:: Records
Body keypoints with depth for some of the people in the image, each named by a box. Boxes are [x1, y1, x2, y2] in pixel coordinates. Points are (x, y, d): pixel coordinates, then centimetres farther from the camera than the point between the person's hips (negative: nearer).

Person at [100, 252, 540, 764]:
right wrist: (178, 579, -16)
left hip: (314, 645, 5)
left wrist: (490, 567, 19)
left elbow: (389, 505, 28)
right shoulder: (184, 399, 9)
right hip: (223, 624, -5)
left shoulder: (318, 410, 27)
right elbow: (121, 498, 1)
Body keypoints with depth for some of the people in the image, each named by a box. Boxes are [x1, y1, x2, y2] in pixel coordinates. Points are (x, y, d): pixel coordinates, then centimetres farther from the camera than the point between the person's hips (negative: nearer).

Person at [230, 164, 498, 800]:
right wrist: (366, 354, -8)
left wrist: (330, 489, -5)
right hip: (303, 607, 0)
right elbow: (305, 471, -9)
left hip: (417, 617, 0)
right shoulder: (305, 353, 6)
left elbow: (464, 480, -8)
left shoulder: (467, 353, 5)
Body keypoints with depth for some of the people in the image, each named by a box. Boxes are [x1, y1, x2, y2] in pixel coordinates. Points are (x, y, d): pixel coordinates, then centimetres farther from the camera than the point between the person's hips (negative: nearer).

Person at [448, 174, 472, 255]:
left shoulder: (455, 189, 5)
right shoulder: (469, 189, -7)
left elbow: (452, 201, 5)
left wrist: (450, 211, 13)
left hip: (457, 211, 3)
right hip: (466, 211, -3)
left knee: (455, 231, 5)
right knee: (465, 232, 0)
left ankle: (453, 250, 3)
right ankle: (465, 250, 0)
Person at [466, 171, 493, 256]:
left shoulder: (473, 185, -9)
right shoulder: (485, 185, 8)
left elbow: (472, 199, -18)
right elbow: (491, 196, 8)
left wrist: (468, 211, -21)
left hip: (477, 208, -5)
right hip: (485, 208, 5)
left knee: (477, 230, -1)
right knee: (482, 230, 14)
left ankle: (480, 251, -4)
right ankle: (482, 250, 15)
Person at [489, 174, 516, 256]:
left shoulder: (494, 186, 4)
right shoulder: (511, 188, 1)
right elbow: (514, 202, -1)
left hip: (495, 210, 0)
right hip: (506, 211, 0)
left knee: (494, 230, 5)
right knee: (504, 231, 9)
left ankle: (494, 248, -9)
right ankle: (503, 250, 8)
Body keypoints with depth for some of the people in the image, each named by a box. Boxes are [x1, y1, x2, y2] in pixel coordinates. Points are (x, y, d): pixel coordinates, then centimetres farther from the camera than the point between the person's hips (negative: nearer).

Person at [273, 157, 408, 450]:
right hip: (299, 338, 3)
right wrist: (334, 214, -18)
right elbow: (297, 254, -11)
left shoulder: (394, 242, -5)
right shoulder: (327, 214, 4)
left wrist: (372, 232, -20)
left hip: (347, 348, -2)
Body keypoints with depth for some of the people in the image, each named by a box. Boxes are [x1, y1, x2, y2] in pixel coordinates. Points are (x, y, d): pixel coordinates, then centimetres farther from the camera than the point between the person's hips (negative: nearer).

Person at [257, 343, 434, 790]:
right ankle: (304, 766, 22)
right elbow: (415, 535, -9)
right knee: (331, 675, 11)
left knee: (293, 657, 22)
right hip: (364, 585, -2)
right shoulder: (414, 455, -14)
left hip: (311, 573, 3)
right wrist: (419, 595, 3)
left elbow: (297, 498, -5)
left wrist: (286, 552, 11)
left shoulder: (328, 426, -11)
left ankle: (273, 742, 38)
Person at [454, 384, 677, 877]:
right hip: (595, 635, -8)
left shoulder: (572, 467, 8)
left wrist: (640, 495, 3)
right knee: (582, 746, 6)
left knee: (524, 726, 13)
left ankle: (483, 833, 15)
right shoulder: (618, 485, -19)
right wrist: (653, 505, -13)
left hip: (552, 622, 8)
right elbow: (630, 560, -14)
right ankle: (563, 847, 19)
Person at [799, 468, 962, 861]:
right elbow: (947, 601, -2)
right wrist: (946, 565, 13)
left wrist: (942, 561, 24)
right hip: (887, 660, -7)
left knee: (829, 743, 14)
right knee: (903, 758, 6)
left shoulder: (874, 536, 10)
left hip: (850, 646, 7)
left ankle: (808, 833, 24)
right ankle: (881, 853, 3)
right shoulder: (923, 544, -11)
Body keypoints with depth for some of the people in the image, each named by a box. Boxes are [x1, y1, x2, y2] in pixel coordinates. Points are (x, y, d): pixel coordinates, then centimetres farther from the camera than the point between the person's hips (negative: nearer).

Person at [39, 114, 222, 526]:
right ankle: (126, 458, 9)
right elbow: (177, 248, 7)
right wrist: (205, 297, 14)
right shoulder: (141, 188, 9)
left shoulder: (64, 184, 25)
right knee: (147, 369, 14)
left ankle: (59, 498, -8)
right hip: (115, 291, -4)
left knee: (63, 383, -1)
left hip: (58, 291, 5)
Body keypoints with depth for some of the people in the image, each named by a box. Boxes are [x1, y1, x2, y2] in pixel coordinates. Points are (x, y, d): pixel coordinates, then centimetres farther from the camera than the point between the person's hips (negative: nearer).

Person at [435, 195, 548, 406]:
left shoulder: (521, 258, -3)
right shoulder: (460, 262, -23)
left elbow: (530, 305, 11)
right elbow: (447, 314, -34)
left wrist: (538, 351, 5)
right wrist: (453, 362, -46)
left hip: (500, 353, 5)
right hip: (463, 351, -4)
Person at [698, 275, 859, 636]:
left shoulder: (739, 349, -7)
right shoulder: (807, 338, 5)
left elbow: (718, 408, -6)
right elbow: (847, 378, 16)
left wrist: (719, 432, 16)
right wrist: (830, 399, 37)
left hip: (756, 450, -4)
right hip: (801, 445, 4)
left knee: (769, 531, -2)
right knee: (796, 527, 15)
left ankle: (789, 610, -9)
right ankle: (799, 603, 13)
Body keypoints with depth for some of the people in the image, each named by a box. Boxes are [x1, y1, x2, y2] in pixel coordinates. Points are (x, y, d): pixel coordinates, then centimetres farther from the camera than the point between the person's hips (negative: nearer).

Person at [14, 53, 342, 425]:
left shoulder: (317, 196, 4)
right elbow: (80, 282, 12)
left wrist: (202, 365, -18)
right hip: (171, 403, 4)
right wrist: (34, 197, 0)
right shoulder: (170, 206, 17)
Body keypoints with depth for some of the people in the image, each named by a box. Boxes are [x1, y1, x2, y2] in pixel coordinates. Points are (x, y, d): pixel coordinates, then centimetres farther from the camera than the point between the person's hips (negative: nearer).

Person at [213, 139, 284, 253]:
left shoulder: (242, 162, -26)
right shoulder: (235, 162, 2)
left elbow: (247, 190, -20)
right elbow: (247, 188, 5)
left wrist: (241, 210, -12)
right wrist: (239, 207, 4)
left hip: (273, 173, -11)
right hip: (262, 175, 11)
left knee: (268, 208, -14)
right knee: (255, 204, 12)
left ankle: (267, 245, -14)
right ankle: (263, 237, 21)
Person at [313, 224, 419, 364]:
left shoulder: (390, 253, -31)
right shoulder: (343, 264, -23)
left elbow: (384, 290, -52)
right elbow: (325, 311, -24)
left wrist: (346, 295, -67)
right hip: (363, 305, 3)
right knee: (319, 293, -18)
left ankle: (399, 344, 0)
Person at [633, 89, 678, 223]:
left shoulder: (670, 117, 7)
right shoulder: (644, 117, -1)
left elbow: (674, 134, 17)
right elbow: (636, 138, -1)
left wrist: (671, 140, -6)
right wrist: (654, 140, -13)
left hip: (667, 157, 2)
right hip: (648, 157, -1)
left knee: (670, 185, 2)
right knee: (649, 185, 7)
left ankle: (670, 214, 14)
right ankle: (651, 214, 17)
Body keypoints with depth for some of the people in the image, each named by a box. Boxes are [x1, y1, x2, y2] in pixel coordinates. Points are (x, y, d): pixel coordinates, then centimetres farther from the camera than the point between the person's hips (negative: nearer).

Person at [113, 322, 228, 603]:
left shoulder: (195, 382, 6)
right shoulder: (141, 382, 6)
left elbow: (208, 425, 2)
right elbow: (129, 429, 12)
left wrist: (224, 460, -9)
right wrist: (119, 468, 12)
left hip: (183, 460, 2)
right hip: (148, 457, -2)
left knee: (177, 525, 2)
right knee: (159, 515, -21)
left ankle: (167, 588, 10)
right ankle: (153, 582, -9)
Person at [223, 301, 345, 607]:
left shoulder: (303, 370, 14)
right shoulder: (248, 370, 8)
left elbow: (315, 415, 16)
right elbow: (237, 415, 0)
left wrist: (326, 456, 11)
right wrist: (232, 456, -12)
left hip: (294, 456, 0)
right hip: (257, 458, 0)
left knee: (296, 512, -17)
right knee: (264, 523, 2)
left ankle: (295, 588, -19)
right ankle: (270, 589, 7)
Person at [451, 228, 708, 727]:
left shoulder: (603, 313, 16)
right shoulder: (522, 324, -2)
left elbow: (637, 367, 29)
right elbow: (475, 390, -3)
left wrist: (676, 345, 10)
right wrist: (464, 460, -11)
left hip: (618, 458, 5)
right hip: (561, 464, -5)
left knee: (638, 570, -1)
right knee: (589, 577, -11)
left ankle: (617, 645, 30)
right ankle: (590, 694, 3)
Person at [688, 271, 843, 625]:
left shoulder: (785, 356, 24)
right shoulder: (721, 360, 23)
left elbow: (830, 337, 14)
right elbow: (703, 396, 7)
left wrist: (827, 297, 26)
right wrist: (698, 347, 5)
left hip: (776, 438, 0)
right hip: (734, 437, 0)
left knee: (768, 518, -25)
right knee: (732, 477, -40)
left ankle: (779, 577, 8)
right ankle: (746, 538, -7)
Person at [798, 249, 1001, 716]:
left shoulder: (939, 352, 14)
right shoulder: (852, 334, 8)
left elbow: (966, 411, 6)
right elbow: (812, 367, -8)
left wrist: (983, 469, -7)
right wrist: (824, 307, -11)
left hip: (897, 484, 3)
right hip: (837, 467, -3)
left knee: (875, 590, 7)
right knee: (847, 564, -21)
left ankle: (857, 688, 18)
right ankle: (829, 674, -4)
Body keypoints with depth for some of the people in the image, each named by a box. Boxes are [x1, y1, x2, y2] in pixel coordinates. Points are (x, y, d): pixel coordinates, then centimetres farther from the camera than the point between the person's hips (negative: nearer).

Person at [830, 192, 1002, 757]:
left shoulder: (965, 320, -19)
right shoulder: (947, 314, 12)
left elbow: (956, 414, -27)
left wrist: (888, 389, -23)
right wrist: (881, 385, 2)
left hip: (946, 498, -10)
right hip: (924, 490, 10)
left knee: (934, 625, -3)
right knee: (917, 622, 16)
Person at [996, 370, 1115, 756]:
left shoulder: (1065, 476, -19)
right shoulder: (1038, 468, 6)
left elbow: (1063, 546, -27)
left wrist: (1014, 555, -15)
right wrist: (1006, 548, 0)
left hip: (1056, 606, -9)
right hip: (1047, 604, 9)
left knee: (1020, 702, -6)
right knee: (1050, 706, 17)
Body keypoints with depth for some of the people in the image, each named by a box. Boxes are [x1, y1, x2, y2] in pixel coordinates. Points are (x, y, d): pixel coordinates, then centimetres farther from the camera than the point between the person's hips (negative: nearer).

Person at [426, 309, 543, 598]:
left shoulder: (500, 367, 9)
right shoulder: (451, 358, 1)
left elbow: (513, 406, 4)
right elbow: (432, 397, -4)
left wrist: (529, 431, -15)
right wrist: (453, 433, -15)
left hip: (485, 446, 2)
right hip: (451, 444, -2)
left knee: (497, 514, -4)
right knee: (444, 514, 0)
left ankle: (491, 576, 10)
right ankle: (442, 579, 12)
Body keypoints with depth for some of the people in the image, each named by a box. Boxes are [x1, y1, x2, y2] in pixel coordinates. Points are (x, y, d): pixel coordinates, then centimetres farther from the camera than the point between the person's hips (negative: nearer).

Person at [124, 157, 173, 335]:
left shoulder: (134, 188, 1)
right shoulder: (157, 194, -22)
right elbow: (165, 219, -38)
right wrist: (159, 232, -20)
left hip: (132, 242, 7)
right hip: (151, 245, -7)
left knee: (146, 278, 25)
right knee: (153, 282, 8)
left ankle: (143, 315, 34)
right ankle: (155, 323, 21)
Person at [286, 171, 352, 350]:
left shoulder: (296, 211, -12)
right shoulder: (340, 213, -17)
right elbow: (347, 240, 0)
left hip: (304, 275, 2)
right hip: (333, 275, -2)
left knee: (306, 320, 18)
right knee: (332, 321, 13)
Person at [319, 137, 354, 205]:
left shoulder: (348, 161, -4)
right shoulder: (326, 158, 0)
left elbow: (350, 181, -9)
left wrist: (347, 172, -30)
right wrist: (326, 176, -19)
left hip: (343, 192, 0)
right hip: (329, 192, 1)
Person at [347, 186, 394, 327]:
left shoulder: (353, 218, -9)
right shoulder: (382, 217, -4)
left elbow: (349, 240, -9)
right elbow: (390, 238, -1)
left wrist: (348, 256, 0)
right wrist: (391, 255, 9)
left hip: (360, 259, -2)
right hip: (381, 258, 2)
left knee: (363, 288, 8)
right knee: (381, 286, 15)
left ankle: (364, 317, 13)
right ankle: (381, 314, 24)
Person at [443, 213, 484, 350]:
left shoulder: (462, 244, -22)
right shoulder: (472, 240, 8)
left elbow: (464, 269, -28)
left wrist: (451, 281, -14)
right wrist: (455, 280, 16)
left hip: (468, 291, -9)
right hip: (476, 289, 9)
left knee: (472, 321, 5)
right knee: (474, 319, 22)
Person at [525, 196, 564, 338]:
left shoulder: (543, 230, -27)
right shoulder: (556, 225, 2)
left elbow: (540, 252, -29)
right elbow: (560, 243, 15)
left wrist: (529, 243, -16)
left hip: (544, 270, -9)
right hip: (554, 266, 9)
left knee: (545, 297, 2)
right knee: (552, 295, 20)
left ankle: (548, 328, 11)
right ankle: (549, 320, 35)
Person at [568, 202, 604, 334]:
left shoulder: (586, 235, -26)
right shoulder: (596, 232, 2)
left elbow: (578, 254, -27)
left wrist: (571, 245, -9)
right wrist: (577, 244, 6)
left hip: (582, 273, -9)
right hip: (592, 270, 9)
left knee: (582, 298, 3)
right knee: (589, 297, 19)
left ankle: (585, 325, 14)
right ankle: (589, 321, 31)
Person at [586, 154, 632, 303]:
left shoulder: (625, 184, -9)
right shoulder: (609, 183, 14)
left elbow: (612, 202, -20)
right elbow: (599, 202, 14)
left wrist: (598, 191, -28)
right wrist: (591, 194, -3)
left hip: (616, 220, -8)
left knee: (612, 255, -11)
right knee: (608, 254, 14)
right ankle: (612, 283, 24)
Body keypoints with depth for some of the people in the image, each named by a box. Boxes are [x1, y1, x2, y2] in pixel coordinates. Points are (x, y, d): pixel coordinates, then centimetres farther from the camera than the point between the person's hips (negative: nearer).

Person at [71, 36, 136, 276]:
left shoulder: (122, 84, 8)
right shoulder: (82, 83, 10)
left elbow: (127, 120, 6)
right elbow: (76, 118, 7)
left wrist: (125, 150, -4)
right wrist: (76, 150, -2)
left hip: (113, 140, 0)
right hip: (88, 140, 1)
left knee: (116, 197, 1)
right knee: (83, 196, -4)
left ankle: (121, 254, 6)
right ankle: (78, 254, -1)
::::
From the data above, output exactly the lines between the one containing "right knee: (589, 577, -11)" and the one containing "right knee: (732, 477, -40)", counting both of them.

[Output of the task]
right knee: (589, 577, -11)
left ankle: (617, 645, 30)
right ankle: (590, 694, 3)
Person at [688, 271, 843, 625]:
left shoulder: (785, 356, 24)
right shoulder: (721, 360, 23)
left elbow: (830, 337, 14)
right elbow: (703, 396, 7)
left wrist: (827, 297, 26)
right wrist: (698, 347, 5)
left hip: (776, 438, 0)
right hip: (734, 437, 0)
left knee: (768, 518, -25)
right knee: (732, 477, -40)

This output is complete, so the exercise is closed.